Task description:
Each line from the start of the listing below through the line containing "- Maintains contextual" should be reproduced exactly, with no others.

#####

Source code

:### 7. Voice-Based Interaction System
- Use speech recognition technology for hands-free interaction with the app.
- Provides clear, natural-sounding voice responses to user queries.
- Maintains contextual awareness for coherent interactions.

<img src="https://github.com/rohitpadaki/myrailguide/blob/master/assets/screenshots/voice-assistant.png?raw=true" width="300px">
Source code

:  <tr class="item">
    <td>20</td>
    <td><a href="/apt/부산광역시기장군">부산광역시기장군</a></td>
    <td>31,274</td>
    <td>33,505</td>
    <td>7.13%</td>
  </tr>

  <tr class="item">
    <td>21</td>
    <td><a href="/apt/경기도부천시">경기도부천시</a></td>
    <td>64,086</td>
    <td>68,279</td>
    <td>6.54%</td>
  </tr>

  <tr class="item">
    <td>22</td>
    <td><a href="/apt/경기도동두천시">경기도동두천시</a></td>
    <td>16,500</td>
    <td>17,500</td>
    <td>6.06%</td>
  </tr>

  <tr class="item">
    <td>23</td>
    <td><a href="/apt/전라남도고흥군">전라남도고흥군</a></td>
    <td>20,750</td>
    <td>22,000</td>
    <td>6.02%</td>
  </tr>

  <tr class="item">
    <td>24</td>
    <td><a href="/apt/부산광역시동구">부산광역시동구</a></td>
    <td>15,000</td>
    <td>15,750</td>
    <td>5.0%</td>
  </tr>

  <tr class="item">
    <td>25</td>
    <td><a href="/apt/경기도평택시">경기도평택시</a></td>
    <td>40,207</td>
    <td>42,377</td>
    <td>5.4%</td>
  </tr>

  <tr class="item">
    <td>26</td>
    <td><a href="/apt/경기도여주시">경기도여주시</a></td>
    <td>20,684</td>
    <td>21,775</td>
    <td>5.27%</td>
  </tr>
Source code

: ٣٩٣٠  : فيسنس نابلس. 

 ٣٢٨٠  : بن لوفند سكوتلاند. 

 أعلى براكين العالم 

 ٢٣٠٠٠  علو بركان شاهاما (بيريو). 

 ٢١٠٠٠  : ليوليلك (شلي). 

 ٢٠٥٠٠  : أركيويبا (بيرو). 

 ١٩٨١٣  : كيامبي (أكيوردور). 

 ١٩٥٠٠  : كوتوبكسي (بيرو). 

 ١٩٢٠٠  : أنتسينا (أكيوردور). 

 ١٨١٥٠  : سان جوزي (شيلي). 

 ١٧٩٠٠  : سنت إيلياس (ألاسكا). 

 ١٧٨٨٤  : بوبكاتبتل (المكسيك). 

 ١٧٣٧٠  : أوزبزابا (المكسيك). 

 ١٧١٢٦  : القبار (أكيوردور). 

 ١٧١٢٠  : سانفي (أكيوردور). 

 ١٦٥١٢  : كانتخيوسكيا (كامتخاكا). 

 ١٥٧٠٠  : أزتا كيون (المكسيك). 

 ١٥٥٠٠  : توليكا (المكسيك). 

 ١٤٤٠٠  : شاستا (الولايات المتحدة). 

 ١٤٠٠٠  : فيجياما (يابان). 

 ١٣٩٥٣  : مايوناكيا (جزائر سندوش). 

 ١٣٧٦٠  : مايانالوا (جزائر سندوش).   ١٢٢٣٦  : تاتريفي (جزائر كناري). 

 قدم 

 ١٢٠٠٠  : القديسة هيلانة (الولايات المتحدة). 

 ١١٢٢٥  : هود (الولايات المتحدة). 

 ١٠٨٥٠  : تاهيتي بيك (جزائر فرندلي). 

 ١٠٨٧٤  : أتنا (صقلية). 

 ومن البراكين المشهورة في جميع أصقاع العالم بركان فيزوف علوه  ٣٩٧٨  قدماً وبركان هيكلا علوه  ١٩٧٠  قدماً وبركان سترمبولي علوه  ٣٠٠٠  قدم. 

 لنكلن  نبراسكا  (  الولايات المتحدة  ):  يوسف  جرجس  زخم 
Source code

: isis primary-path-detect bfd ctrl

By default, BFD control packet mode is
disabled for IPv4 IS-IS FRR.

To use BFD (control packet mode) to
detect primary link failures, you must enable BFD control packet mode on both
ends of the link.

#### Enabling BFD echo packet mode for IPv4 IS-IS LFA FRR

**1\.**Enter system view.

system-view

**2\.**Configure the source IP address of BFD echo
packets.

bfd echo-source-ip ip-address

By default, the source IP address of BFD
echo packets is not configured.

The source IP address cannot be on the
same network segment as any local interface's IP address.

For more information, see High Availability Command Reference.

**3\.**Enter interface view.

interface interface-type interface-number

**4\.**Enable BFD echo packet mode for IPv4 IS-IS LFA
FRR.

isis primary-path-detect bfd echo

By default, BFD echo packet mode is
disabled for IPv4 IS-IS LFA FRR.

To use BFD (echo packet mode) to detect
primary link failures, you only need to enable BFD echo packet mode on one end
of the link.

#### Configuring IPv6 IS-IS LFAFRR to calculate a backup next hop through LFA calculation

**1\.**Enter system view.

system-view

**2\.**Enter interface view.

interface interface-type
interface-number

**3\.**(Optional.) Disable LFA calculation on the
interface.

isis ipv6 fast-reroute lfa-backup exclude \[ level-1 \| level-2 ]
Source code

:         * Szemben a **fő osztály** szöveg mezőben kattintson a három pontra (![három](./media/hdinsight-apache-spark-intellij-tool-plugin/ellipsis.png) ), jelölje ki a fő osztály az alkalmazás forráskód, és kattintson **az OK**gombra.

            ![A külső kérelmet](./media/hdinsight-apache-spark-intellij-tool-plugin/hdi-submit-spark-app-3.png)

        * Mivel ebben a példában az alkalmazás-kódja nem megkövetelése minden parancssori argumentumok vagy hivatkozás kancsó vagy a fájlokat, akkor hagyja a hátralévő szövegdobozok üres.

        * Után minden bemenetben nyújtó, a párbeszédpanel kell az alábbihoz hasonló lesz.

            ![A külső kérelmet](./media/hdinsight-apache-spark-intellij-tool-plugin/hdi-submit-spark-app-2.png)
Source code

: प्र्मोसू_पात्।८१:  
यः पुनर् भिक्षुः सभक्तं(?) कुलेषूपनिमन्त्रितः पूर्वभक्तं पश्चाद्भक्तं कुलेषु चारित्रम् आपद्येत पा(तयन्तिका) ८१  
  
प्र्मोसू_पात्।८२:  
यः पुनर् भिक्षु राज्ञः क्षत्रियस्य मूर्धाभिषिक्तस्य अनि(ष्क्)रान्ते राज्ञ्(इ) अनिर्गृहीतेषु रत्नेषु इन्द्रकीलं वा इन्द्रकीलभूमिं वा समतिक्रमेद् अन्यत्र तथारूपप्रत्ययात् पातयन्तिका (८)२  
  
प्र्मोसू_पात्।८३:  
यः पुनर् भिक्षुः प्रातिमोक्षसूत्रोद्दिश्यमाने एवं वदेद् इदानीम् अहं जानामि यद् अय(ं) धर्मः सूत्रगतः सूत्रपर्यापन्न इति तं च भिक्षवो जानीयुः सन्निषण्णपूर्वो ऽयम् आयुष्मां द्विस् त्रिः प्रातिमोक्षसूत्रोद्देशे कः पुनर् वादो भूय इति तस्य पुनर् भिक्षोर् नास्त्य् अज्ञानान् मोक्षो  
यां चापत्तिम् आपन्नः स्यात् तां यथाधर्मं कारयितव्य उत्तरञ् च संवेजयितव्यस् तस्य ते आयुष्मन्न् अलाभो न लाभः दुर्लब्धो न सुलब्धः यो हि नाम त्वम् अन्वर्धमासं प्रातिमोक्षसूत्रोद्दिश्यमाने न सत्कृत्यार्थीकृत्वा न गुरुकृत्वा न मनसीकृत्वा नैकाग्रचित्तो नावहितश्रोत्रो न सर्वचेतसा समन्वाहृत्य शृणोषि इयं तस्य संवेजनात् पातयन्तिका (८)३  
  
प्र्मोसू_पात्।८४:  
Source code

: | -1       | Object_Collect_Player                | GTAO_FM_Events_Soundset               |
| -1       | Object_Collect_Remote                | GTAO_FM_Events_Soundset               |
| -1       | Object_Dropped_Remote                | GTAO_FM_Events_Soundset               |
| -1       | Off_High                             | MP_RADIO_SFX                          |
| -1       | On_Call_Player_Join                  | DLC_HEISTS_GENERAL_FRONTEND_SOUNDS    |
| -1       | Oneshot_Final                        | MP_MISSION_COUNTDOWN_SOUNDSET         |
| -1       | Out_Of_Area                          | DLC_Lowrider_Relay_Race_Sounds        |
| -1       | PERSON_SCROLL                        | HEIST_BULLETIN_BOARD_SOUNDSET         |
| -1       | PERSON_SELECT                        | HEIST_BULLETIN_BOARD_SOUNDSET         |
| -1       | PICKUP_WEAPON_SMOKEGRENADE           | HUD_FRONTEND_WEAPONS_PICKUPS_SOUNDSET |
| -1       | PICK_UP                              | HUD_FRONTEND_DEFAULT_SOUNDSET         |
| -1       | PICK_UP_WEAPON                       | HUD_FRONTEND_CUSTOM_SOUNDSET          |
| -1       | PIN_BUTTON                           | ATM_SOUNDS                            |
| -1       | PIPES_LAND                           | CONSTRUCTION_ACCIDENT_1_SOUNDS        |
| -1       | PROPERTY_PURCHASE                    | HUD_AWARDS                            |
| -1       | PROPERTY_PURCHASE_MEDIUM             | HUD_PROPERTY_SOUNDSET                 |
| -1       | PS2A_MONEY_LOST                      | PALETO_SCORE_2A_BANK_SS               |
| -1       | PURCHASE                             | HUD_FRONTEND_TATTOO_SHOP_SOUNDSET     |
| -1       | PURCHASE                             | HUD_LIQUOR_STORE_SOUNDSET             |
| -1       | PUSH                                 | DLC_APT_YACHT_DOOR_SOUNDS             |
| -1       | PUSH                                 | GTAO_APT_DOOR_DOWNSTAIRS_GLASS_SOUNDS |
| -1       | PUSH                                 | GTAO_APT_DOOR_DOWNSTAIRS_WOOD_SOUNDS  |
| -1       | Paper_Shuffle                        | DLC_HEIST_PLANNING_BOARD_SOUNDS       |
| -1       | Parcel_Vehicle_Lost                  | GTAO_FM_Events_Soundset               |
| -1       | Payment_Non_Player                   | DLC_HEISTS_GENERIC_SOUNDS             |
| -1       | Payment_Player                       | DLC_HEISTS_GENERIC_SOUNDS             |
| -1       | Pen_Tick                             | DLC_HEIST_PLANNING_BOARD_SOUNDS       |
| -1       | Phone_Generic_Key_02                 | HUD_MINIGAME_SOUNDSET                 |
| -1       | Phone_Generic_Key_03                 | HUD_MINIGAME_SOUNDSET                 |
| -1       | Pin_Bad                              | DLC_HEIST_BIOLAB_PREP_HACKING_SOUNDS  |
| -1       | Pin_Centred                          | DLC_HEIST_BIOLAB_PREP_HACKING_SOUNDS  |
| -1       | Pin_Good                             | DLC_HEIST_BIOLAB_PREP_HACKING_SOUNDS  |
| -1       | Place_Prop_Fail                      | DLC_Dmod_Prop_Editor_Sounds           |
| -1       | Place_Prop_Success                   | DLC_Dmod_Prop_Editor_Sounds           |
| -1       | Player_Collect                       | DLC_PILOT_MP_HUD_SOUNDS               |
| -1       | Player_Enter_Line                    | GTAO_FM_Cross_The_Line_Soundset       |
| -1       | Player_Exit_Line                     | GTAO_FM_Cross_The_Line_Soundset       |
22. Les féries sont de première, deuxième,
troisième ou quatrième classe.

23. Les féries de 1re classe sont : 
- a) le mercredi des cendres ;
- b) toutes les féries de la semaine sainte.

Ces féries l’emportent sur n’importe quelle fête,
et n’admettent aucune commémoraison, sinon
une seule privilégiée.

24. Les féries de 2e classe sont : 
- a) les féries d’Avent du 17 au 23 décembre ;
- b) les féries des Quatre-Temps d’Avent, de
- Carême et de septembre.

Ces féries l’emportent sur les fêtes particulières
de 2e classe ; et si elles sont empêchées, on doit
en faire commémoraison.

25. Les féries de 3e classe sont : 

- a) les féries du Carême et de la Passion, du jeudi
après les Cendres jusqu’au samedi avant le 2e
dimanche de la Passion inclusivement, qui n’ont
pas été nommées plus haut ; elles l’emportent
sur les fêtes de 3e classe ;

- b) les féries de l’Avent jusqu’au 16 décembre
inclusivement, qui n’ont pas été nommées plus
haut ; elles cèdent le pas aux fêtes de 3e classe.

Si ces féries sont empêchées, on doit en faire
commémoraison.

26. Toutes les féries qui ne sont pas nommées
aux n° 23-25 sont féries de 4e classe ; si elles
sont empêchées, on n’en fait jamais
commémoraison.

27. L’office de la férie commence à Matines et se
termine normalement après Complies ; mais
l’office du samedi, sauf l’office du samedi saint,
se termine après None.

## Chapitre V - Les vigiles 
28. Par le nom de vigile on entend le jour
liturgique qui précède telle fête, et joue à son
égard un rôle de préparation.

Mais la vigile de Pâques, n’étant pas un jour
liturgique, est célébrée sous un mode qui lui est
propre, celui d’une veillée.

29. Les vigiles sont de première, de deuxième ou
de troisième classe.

#####

Task answer:
Source code

:### 7. Voice-Based Interaction System
- Use speech recognition technology for hands-free interaction with the app.
- Provides clear, natural-sounding voice responses to user queries.
- Maintains contextual awareness for coherent interactions.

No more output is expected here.